Show all lines from the records below in which the string "font" is present.

◆ **Available data**
== Segment start ==
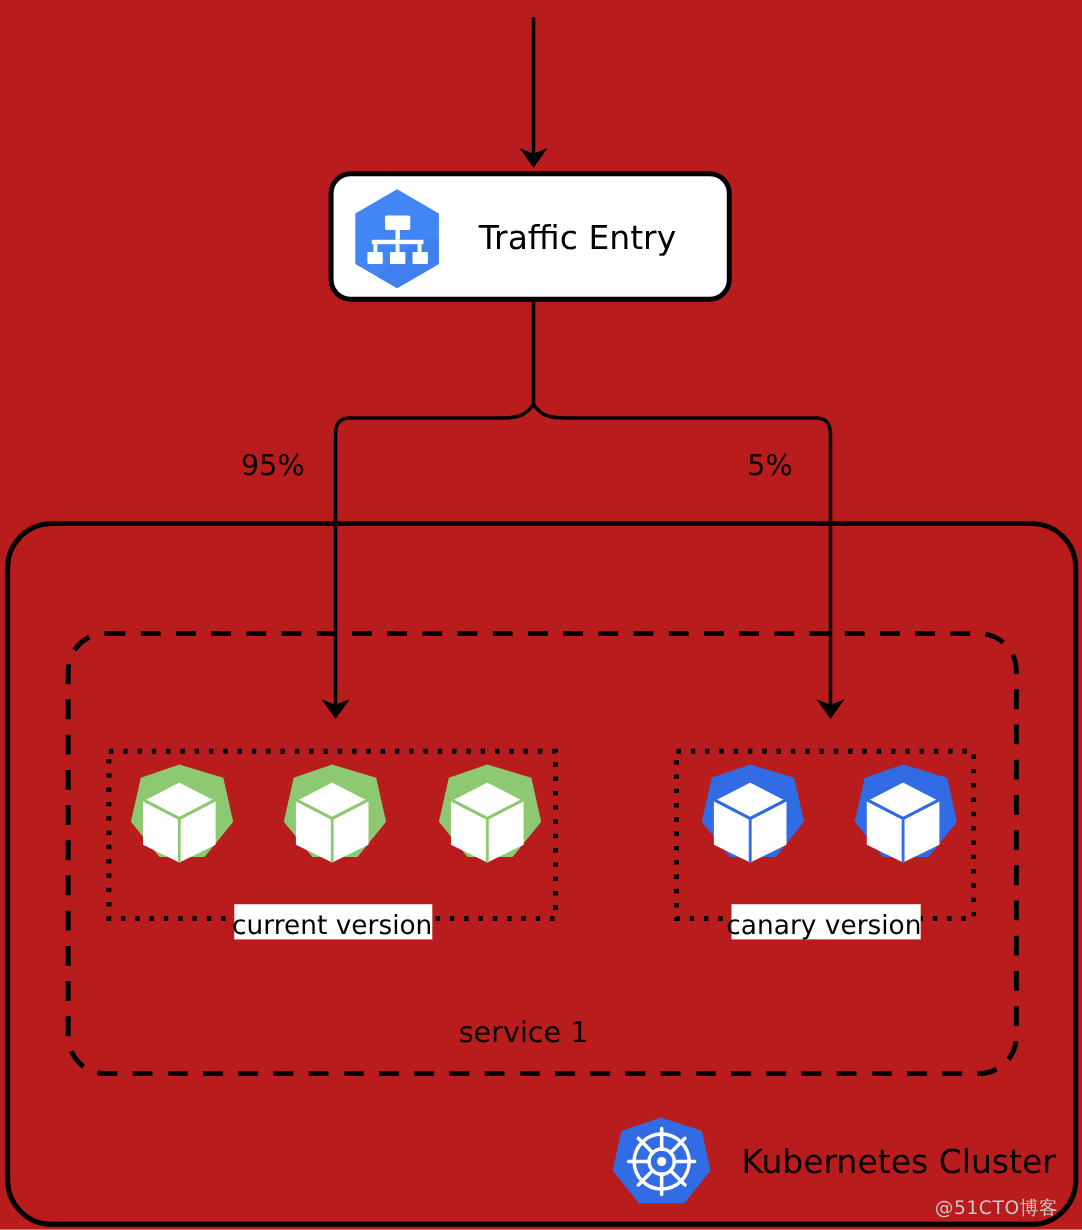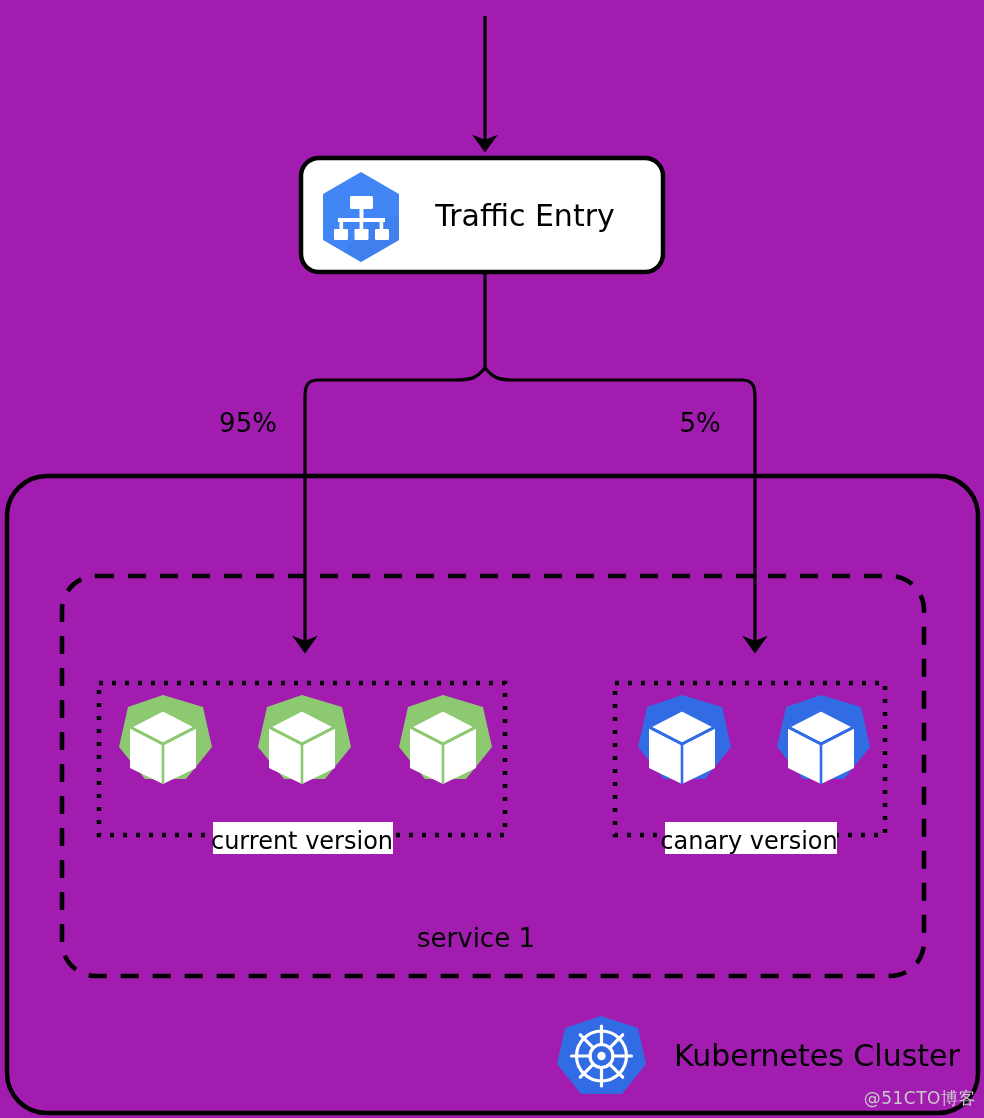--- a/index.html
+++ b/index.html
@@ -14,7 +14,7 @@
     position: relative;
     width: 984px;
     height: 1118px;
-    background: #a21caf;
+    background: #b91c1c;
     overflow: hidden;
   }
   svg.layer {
== Segment end ==
== Segment start ==
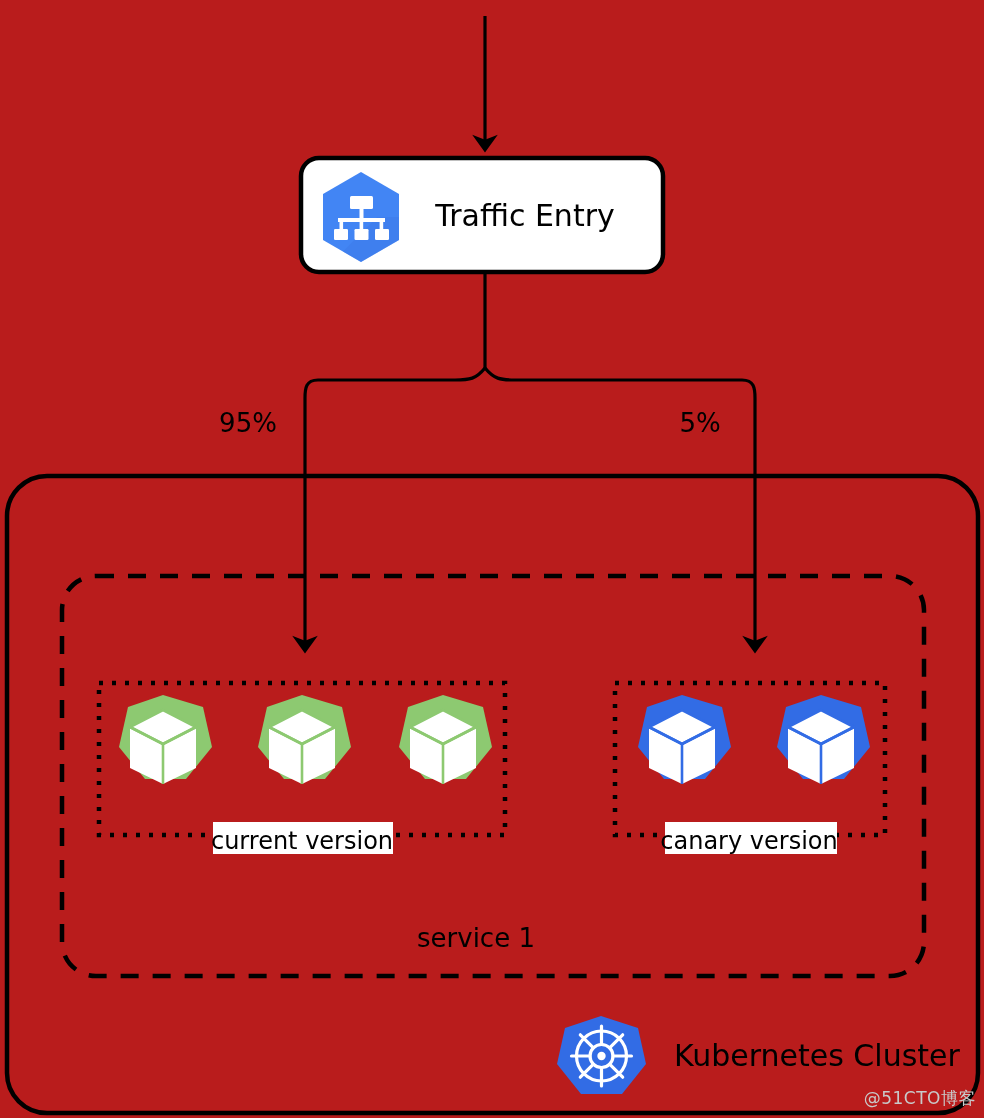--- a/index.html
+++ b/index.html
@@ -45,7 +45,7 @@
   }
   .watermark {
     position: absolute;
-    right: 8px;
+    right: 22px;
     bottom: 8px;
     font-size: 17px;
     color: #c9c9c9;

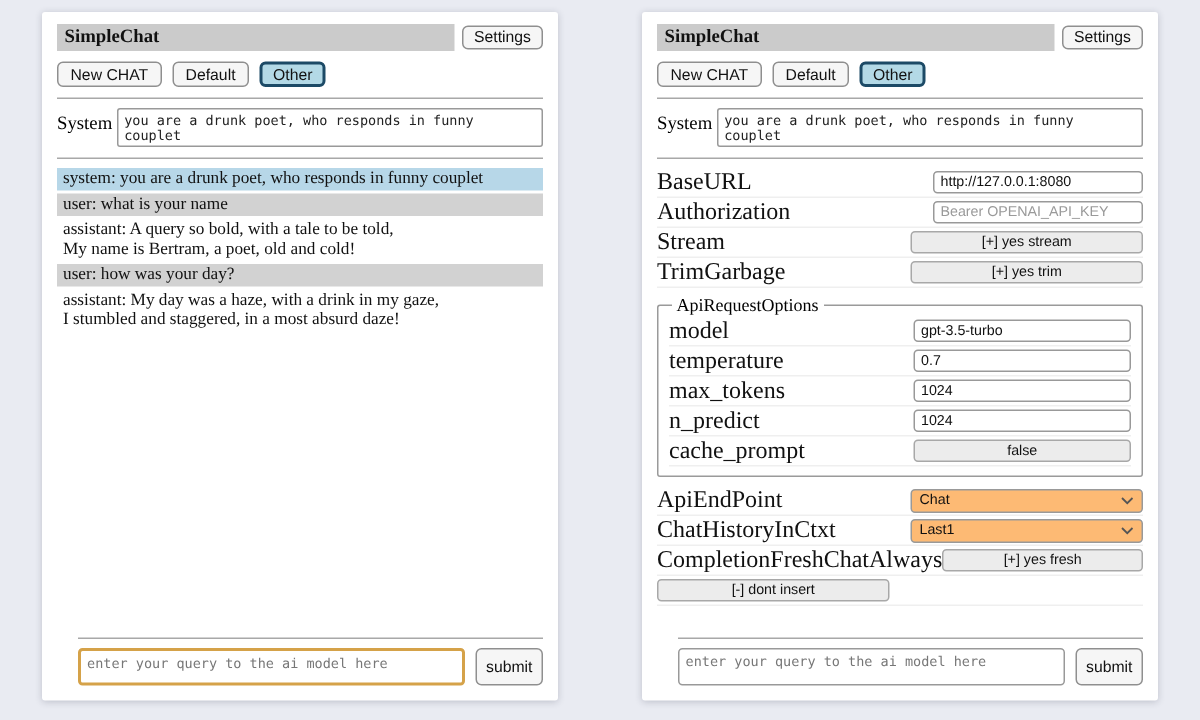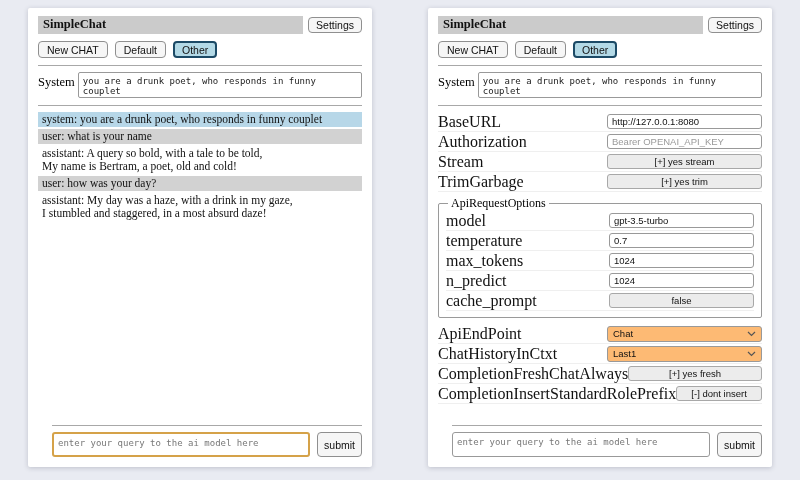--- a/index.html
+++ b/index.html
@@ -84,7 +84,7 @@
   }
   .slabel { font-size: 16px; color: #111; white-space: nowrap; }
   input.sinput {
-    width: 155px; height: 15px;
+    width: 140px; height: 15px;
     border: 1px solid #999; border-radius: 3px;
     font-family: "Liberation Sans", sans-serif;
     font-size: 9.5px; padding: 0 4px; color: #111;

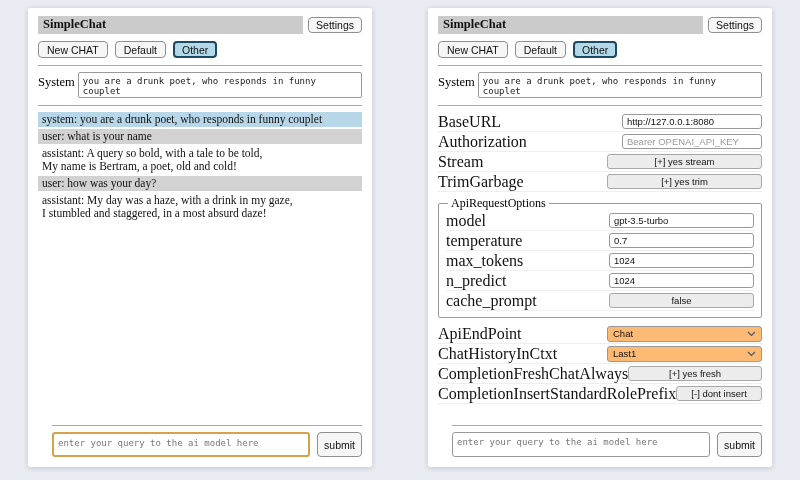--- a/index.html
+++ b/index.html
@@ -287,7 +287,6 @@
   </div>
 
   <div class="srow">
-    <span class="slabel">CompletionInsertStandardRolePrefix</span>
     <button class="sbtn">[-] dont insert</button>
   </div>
== Segment end ==
== Segment start ==
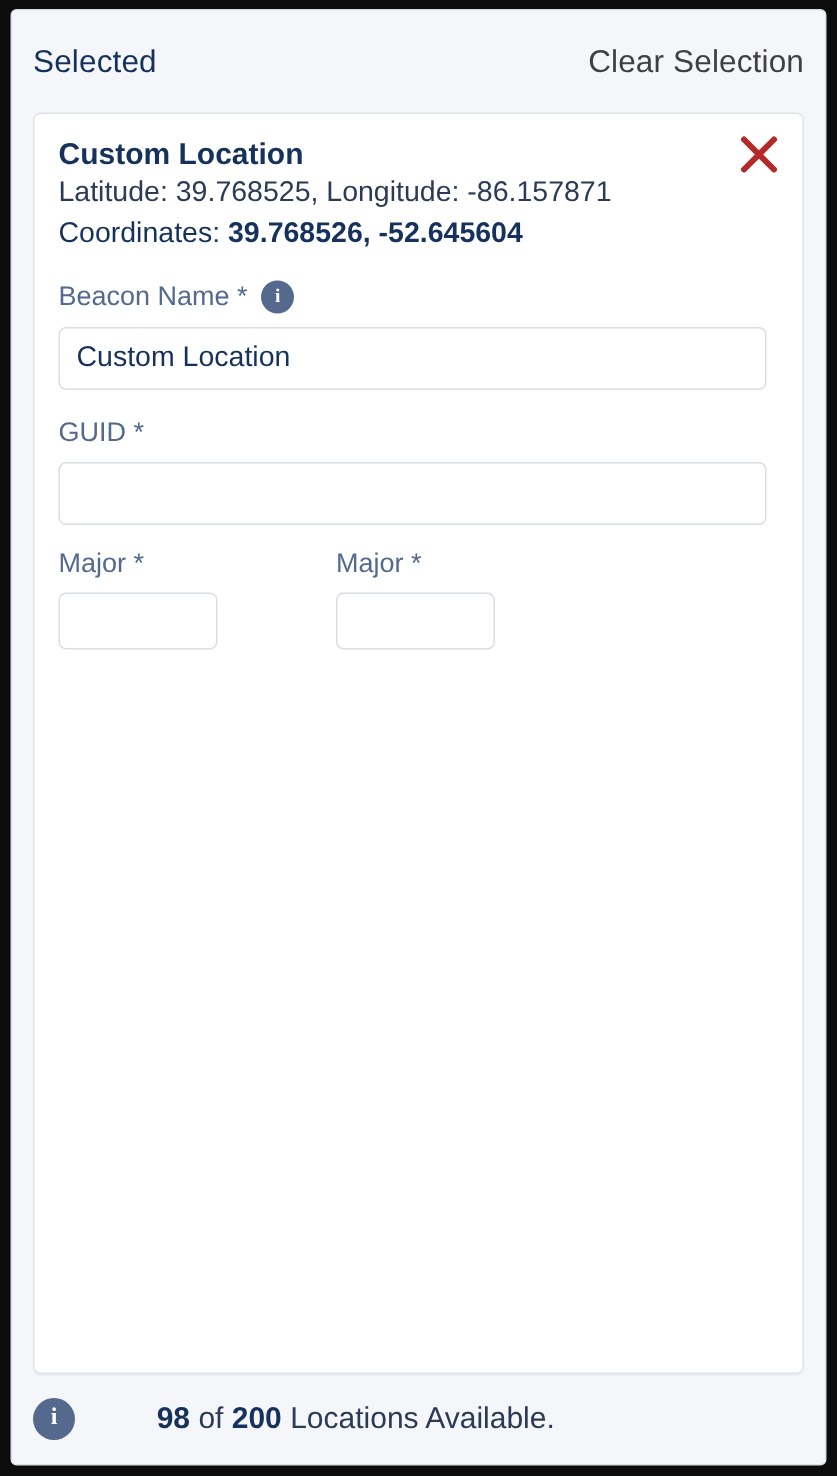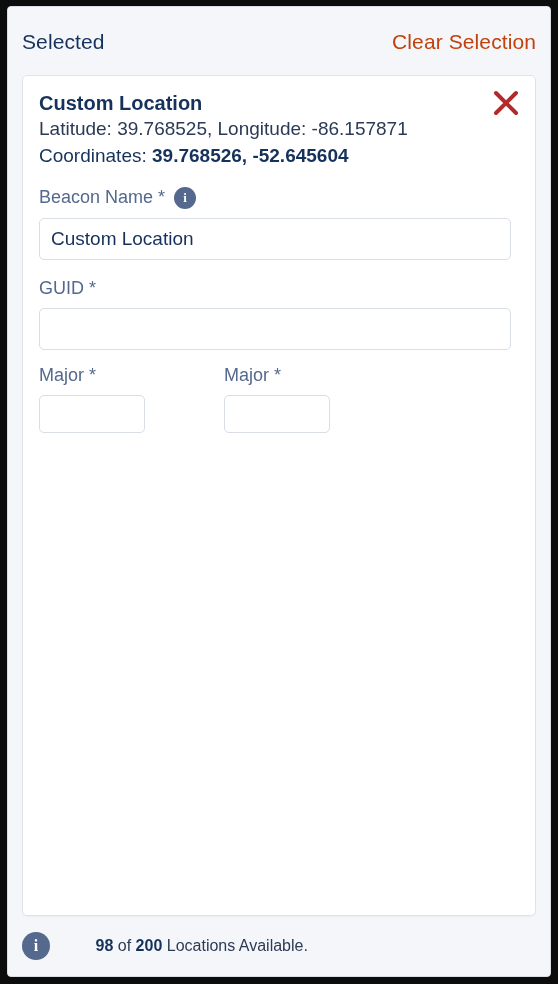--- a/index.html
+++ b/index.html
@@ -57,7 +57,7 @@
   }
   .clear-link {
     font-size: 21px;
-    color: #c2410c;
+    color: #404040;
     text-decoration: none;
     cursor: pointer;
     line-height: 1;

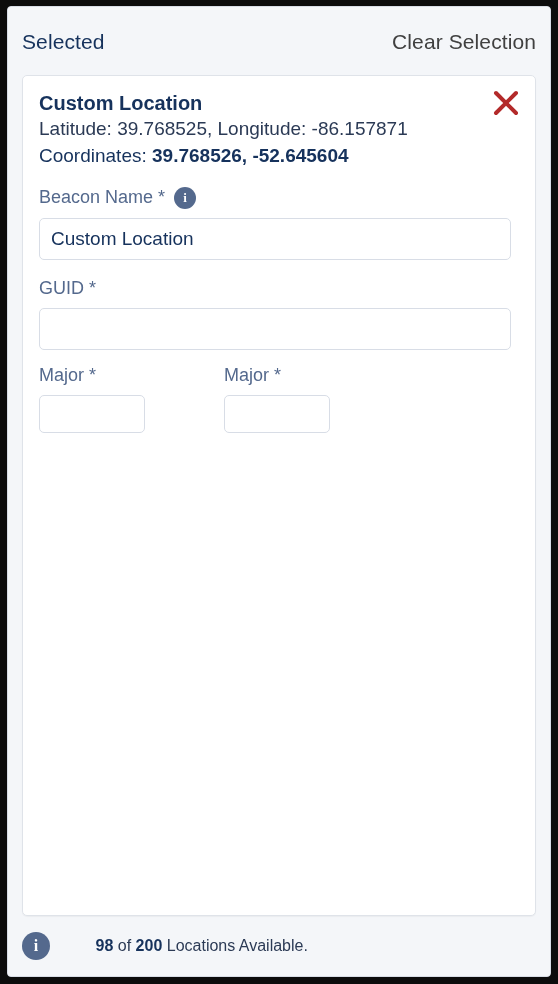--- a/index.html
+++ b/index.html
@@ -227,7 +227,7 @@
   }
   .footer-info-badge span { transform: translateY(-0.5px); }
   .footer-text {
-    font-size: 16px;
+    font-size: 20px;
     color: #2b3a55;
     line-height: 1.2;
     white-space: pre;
== Segment end ==
◆ **Response to the task**
     font-size: 17px;
   .slabel { font-size: 16px; color: #111; white-space: nowrap; }
     font-family: "Liberation Sans", sans-serif;
     font-size: 9.5px; padding: 0 4px; color: #111;
     font-size: 21px;
-    font-size: 16px;
+    font-size: 20px;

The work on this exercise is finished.